**** PROVIDED TEXT

Chhota Bheem and the Throne of Bali is a 2013 Indian animated film written and directed by Rajiv Chilaka and produced by Chilaka and Samir Jain. The film is based on the Indian animated series Chhota Bheem. It is the sixteenth instalment in the Chhota Bheem film series and the second film in the series to be released directly to movie theatres. Distributed by Yash Raj Films, it was released in four different languages (English, Hindi, Tamil, and Telugu). It received mixed reviews. This movie had its television premiere on Hungama TV on July 17, 2013, was released in the United States on February 1, 2014, and was shown on Pogo TV on January 30, 2021. It was voted best animated feature film of 2013 by IBNLive.

Production 

The animated series Chhota Bheem launched in 2008. Due to its success, Green Gold Animation, an Indian animation content producer associated with PVR Pictures, released its first full-length movie, Chhota Bheem and the Curse of Damyaan. That movie was a surprise success at the Indian box office. This movie was also directed by Rajiv Chilaka, with Yash Raj Films distributing the film. 

The film was produced in the summer, of 2010, while the prequels Chhota Bheem and the Curse Of Damyaan and Chhota Bheem: Master of Shaolin were still in theaters. Chilaka read a newspaper article about Bali and was inspired to create another full-length movie with Green Gold Animation. He began to work on the movie on August 17, 2010, and it was released on May 3, 2013.

Characters

Regular characters 
 Bheem—hero of the film.
 Chutki—a nine-year-old girl, friend of Bheem.
 Indumati—a nine-year-old girl, the young princess of Dholakpur.
 Raju— a five-year-old boy, friend of Bheem.
 Indravarma—king of Dholakpur.
 Jaggu—a talking monkey and Bheem's friend.
 Kalia—a twelve-year-old boy and friend of Bheem.
 Dholu and Bholu—identical twin brothers, followers of Kalia.

********
**** EXTRACTED DATA

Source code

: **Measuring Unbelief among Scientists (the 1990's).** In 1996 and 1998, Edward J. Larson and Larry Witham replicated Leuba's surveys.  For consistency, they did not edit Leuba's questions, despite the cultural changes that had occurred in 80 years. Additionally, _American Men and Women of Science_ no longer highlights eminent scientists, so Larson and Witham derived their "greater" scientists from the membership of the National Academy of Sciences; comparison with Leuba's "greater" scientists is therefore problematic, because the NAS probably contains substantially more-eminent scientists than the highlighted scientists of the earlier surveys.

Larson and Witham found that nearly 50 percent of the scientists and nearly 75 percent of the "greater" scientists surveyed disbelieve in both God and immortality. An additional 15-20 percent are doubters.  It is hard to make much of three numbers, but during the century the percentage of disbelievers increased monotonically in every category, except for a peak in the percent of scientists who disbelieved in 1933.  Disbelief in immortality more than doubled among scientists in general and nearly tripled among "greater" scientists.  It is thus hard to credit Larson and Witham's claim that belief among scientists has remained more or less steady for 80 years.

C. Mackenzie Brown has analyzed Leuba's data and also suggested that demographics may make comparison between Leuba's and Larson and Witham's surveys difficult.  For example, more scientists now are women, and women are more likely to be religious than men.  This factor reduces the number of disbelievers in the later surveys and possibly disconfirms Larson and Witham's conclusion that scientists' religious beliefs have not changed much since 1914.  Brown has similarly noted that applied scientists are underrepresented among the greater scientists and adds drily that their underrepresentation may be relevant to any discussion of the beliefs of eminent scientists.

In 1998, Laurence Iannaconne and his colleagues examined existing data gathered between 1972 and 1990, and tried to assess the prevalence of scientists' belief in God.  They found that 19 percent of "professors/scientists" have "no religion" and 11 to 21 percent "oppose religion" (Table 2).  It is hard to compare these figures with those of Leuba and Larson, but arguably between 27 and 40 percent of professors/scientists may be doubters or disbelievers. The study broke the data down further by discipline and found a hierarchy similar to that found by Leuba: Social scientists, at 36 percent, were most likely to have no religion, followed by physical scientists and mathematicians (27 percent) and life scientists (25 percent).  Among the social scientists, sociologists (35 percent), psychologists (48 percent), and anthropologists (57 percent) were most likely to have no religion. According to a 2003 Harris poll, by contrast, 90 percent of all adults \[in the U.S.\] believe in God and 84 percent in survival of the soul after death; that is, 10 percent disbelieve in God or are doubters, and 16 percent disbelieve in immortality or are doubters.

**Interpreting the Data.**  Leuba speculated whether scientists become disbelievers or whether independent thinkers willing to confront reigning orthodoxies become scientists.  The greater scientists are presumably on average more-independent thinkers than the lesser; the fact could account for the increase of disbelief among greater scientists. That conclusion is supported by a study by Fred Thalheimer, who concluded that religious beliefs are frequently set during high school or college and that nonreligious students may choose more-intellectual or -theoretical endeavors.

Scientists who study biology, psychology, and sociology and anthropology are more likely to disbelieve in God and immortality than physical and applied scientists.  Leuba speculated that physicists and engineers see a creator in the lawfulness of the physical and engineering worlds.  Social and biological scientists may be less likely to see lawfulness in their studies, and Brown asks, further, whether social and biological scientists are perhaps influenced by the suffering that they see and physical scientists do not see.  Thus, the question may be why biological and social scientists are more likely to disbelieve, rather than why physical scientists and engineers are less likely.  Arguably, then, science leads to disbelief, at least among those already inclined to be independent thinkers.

********

EXERCISES TO COMPLETE:
**a.** Reproduce the passage of the film article verbatim, beginning at the words "Raju— a five-year-old" and stopping after "and friend of Bheem.".
**b.** According to the film article, why did Green Gold Animation release its first full-length movie?

RESPONSES TO THE EXERCISE:
**a.**
Raju— a five-year-old boy, friend of Bheem.
 Indravarma—king of Dholakpur.
 Jaggu—a talking monkey and Bheem's friend.
 Kalia—a twelve-year-old boy and friend of Bheem.

**b.** Green Gold Animation released its first full-length movie, Chhota Bheem and the Curse of Damyaan, because the animated series Chhota Bheem, launched in 2008, had been a success.